Datos de entrada.

━━━

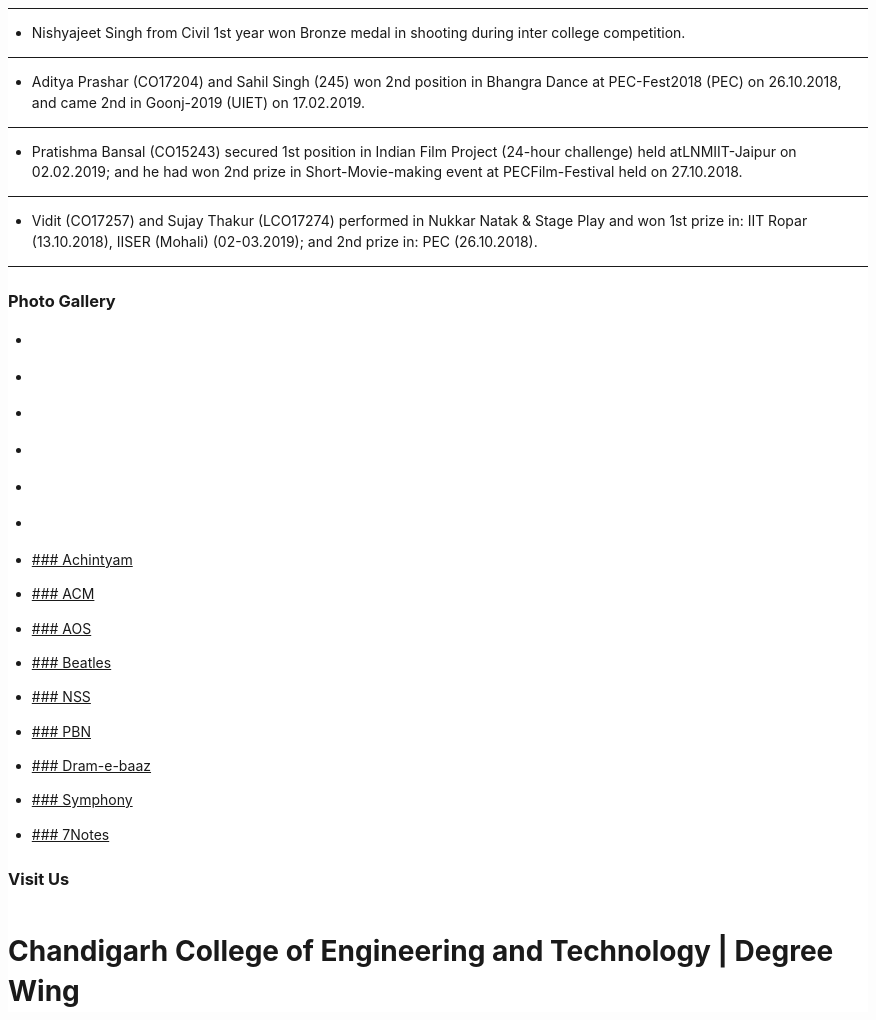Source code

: * * *

*   Nishyajeet Singh from Civil 1st year won Bronze medal in shooting during inter college competition.

* * *

*   Aditya Prashar (CO17204) and Sahil Singh (245) won 2nd position in Bhangra Dance at PEC-Fest2018 (PEC) on 26.10.2018, and came 2nd in Goonj-2019 (UIET) on 17.02.2019.

* * *

*   Pratishma Bansal (CO15243) secured 1st position in Indian Film Project (24-hour challenge) held atLNMIIT-Jaipur on 02.02.2019; and he had won 2nd prize in Short-Movie-making event at PECFilm-Festival held on 27.10.2018.

* * *

*   Vidit (CO17257) and Sujay Thakur (LCO17274) performed in Nukkar Natak & Stage Play and won 1st prize in: IIT Ropar (13.10.2018), IISER (Mohali) (02-03.2019); and 2nd prize in: PEC (26.10.2018).

* * *

### Photo Gallery

*   [](http://ccet.ac.in/index.php#)
    
*   [](http://ccet.ac.in/index.php#)
    
*   [](http://ccet.ac.in/index.php#)
    
*   [](http://ccet.ac.in/index.php#)
    
*   [](http://ccet.ac.in/index.php#)
    
*   [](http://ccet.ac.in/index.php#)
    

*   [### Achintyam](http://www.ccet.ac.in/studentClubList.php)
    
*   [### ACM](https://ccet.acm.org/)
    
*   [### AOS](http://www.ccet.ac.in/studentClubList.php)
    
*   [### Beatles](http://www.ccet.ac.in/studentClubList.php)
    
*   [### NSS](http://www.ccet.ac.in/studentClubList.php)
    
*   [### PBN](http://www.ccet.ac.in/studentClubList.php)
    
*   [### Dram-e-baaz](http://www.ccet.ac.in/studentClubList.php)
    
*   [### Symphony](http://www.ccet.ac.in/studentClubList.php)
    
*   [### 7Notes](http://www.ccet.ac.in/studentClubList.php)
    

### Visit Us

Chandigarh College of Engineering and Technology | Degree Wing
===============
  [](http://ccet.ac.in/index.php#)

━━━

Filtra las entradas de arriba y copia cada línea que contenga la palabra "Singh". Ten en cuenta las mayúsculas y minúsculas.

*   Nishyajeet Singh from Civil 1st year won Bronze medal in shooting during inter college competition.
*   Aditya Prashar (CO17204) and Sahil Singh (245) won 2nd position in Bhangra Dance at PEC-Fest2018 (PEC) on 26.10.2018, and came 2nd in Goonj-2019 (UIET) on 17.02.2019.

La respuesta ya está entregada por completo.